## [WHAT THE EXERCISE ASKS]
What lines of the data below include the word "είναι"? Report them by copying each.

## [Records from a collection]
━━━━━━━━━━━━━━━━━━━━━━━━━━━━━━
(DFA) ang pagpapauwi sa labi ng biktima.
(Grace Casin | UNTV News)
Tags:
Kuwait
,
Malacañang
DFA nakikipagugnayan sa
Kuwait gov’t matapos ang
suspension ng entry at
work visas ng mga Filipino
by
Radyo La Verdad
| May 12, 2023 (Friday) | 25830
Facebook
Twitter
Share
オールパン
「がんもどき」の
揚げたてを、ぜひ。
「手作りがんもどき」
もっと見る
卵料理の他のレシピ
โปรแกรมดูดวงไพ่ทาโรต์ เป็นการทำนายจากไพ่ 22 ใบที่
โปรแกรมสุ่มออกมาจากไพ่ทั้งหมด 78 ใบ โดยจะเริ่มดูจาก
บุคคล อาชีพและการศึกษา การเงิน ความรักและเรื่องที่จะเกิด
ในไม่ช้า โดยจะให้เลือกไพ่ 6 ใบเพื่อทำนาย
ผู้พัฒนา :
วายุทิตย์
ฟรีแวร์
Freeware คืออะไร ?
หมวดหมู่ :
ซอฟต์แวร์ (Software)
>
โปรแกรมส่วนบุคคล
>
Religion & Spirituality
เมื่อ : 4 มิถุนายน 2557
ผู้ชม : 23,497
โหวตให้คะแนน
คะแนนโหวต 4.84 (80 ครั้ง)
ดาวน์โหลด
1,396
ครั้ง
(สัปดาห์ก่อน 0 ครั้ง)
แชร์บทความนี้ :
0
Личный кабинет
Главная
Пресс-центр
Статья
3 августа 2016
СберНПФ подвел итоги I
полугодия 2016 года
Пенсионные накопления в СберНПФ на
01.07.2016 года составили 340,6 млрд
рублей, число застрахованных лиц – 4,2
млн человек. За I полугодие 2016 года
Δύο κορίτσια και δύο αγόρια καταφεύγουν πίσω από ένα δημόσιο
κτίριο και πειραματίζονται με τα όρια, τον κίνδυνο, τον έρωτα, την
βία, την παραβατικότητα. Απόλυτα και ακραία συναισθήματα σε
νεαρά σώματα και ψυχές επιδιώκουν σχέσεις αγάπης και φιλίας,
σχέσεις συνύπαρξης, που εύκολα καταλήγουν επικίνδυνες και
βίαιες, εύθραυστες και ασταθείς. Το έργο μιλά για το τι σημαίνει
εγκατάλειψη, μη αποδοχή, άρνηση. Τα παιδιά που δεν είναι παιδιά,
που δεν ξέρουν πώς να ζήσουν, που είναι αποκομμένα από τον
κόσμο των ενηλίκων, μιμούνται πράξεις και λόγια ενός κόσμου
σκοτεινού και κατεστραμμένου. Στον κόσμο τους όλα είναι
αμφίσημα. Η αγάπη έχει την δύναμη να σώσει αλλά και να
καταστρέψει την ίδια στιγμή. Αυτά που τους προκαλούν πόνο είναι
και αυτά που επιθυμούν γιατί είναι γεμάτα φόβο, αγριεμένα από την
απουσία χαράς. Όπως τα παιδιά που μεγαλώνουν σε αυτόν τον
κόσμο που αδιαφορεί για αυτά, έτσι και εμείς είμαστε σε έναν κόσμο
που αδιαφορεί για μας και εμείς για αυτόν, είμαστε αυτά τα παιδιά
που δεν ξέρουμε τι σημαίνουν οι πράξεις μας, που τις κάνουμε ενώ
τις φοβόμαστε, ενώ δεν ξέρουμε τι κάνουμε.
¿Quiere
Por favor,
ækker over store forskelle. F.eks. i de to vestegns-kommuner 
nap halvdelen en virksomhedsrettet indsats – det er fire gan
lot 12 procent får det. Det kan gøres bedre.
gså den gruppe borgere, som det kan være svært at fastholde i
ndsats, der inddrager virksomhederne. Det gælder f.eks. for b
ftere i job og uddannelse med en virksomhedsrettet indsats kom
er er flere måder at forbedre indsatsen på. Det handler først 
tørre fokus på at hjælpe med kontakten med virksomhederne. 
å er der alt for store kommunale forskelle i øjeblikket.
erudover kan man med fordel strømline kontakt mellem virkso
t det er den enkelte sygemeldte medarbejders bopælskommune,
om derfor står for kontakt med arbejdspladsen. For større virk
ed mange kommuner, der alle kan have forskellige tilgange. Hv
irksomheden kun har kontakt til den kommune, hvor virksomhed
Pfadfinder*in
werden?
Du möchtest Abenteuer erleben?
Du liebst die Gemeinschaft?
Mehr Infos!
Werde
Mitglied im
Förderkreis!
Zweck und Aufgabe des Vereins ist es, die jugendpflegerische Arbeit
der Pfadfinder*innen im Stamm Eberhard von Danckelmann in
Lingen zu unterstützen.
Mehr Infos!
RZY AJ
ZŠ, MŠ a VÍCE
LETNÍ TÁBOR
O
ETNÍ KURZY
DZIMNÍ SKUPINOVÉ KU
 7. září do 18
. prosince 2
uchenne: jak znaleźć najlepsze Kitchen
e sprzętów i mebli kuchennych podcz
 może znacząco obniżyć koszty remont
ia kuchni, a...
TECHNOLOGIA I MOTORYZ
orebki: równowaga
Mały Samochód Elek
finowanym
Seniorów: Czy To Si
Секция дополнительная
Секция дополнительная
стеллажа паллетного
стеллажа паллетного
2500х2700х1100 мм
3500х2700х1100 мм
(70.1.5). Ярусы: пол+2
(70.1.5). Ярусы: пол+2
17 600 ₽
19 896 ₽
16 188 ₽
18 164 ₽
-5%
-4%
━━━━━━━━━━━━━━━━━━━━━━━━━━━━━━
## [RESPONSE TO THE TASK]
εγκατάλειψη, μη αποδοχή, άρνηση. Τα παιδιά που δεν είναι παιδιά,
που δεν ξέρουν πώς να ζήσουν, που είναι αποκομμένα από τον
σκοτεινού και κατεστραμμένου. Στον κόσμο τους όλα είναι
καταστρέψει την ίδια στιγμή. Αυτά που τους προκαλούν πόνο είναι
και αυτά που επιθυμούν γιατί είναι γεμάτα φόβο, αγριεμένα από την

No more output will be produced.